**LISTED ENTRIES:**
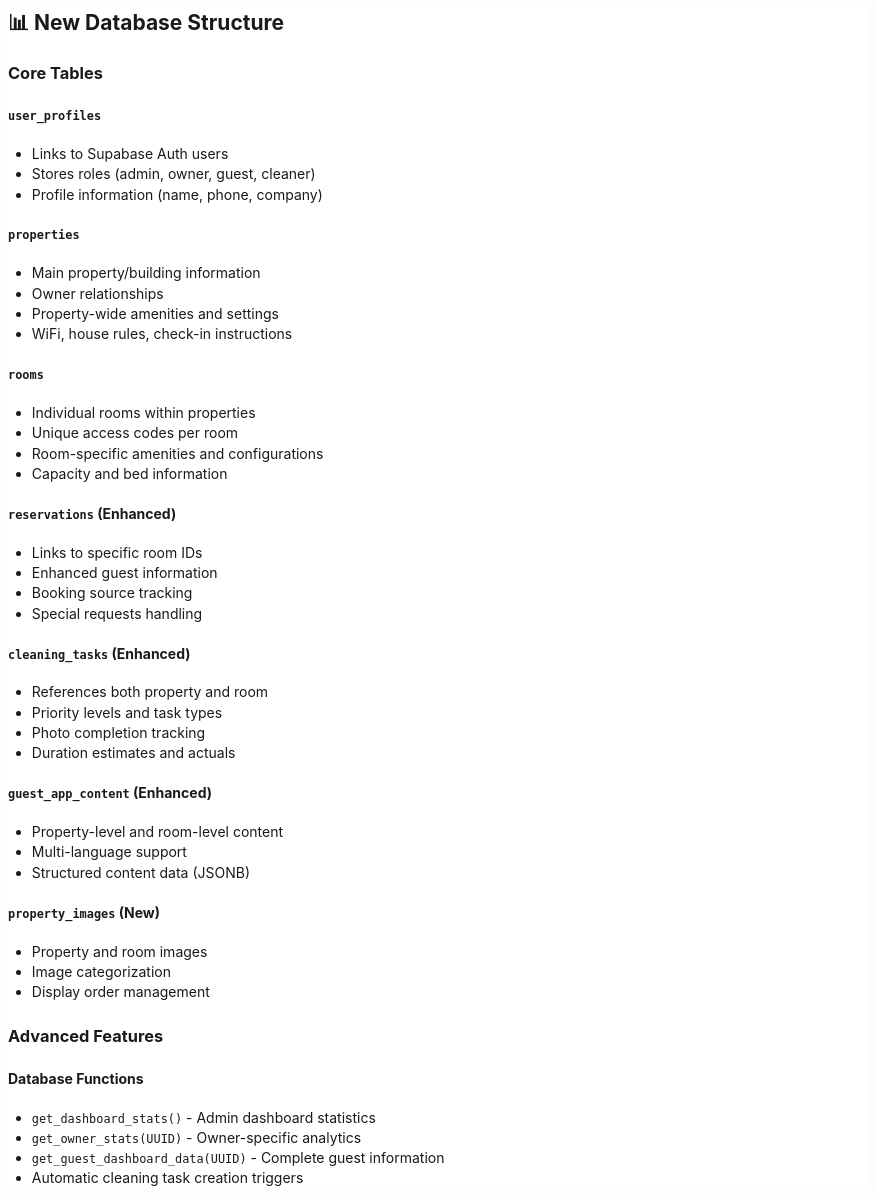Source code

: ## 📊 New Database Structure

### Core Tables

#### `user_profiles`
- Links to Supabase Auth users
- Stores roles (admin, owner, guest, cleaner)
- Profile information (name, phone, company)

#### `properties`
- Main property/building information
- Owner relationships
- Property-wide amenities and settings
- WiFi, house rules, check-in instructions

#### `rooms`
- Individual rooms within properties
- Unique access codes per room
- Room-specific amenities and configurations
- Capacity and bed information

#### `reservations` (Enhanced)
- Links to specific room IDs
- Enhanced guest information
- Booking source tracking
- Special requests handling

#### `cleaning_tasks` (Enhanced)
- References both property and room
- Priority levels and task types
- Photo completion tracking
- Duration estimates and actuals

#### `guest_app_content` (Enhanced)
- Property-level and room-level content
- Multi-language support
- Structured content data (JSONB)

#### `property_images` (New)
- Property and room images
- Image categorization
- Display order management

### Advanced Features

#### Database Functions
- `get_dashboard_stats()` - Admin dashboard statistics
- `get_owner_stats(UUID)` - Owner-specific analytics
- `get_guest_dashboard_data(UUID)` - Complete guest information
- Automatic cleaning task creation triggers
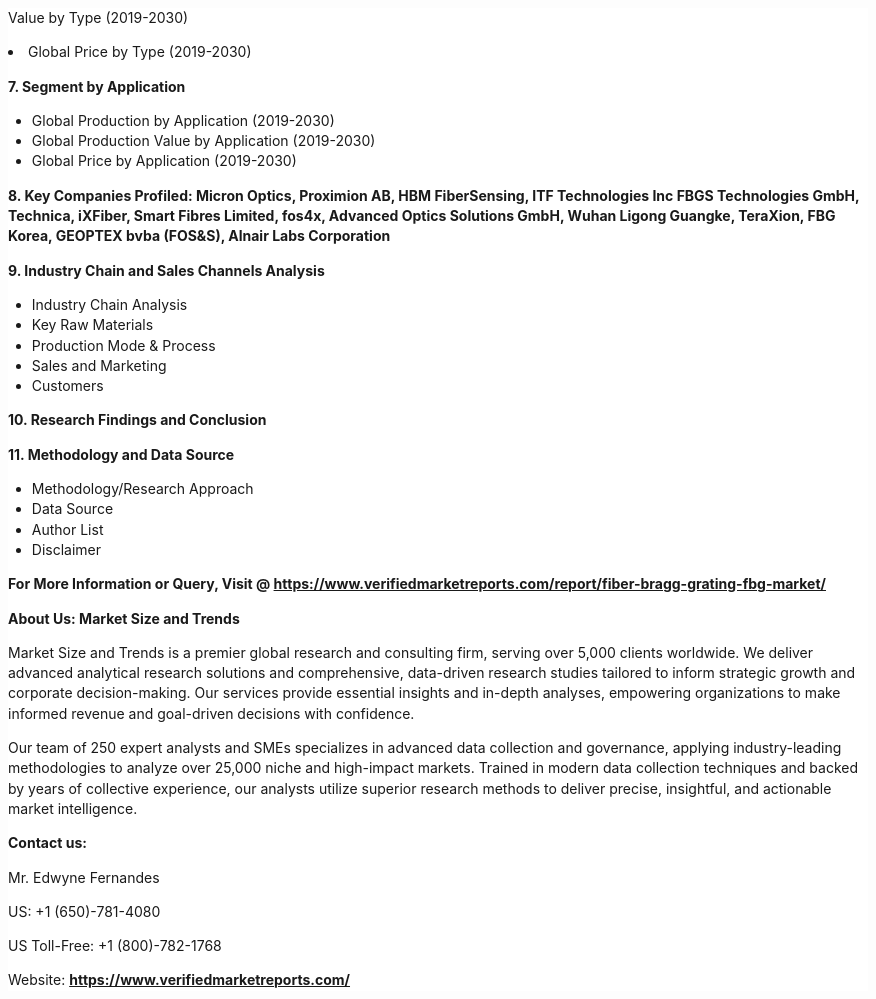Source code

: Value by Type (2019-2030)</li><li>Global Price by Type (2019-2030)</li></ul><p><strong>7. Segment by Application</strong></p><ul><li>Global Production by Application (2019-2030)</li><li>Global Production Value by Application (2019-2030)</li><li>Global Price by Application (2019-2030)</li></ul><p><strong>8. Key Companies Profiled: Micron Optics, Proximion AB, HBM FiberSensing, ITF Technologies Inc FBGS Technologies GmbH, Technica, iXFiber, Smart Fibres Limited, fos4x, Advanced Optics Solutions GmbH, Wuhan Ligong Guangke, TeraXion, FBG Korea, GEOPTEX bvba (FOS&S), Alnair Labs Corporation</strong></p><p><strong>9. Industry Chain and Sales Channels Analysis</strong></p><ul><li>Industry Chain Analysis</li><li>Key Raw Materials</li><li>Production Mode &amp; Process</li><li>Sales and Marketing</li><li>Customers</li></ul><p><strong>10. Research Findings and Conclusion</strong></p><p><strong>11. Methodology and Data Source</strong></p><ul><li>Methodology/Research Approach</li><li>Data Source</li><li>Author List</li><li>Disclaimer</li></ul></p><p><strong>For More Information or Query, Visit @ <a href="https://www.verifiedmarketreports.com/report/fiber-bragg-grating-fbg-market/">https://www.verifiedmarketreports.com/report/fiber-bragg-grating-fbg-market/</a></strong></p><p><strong>About Us: Market Size and Trends</strong></p><p>Market Size and Trends is a premier global research and consulting firm, serving over 5,000 clients worldwide. We deliver advanced analytical research solutions and comprehensive, data-driven research studies tailored to inform strategic growth and corporate decision-making. Our services provide essential insights and in-depth analyses, empowering organizations to make informed revenue and goal-driven decisions with confidence.</p><p>Our team of 250 expert analysts and SMEs specializes in advanced data collection and governance, applying industry-leading methodologies to analyze over 25,000 niche and high-impact markets. Trained in modern data collection techniques and backed by years of collective experience, our analysts utilize superior research methods to deliver precise, insightful, and actionable market intelligence.</p><p><strong>Contact us:</strong></p><p>Mr. Edwyne Fernandes</p><p>US: +1 (650)-781-4080</p><p>US Toll-Free: +1 (800)-782-1768</p><p>Website: <strong><a href="https://www.verifiedmarketreports.com/">https://www.verifiedmarketreports.com/</a></strong></p>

**REQUIRED ACTION:** With all pictures removed, reproduce the lines from the top of the entries above through the line containing "- Display order management", exactly as written.

**TASK SOLUTION:**
Source code

: ## 📊 New Database Structure

### Core Tables

#### `user_profiles`
- Links to Supabase Auth users
- Stores roles (admin, owner, guest, cleaner)
- Profile information (name, phone, company)

#### `properties`
- Main property/building information
- Owner relationships
- Property-wide amenities and settings
- WiFi, house rules, check-in instructions

#### `rooms`
- Individual rooms within properties
- Unique access codes per room
- Room-specific amenities and configurations
- Capacity and bed information

#### `reservations` (Enhanced)
- Links to specific room IDs
- Enhanced guest information
- Booking source tracking
- Special requests handling

#### `cleaning_tasks` (Enhanced)
- References both property and room
- Priority levels and task types
- Photo completion tracking
- Duration estimates and actuals

#### `guest_app_content` (Enhanced)
- Property-level and room-level content
- Multi-language support
- Structured content data (JSONB)

#### `property_images` (New)
- Property and room images
- Image categorization
- Display order management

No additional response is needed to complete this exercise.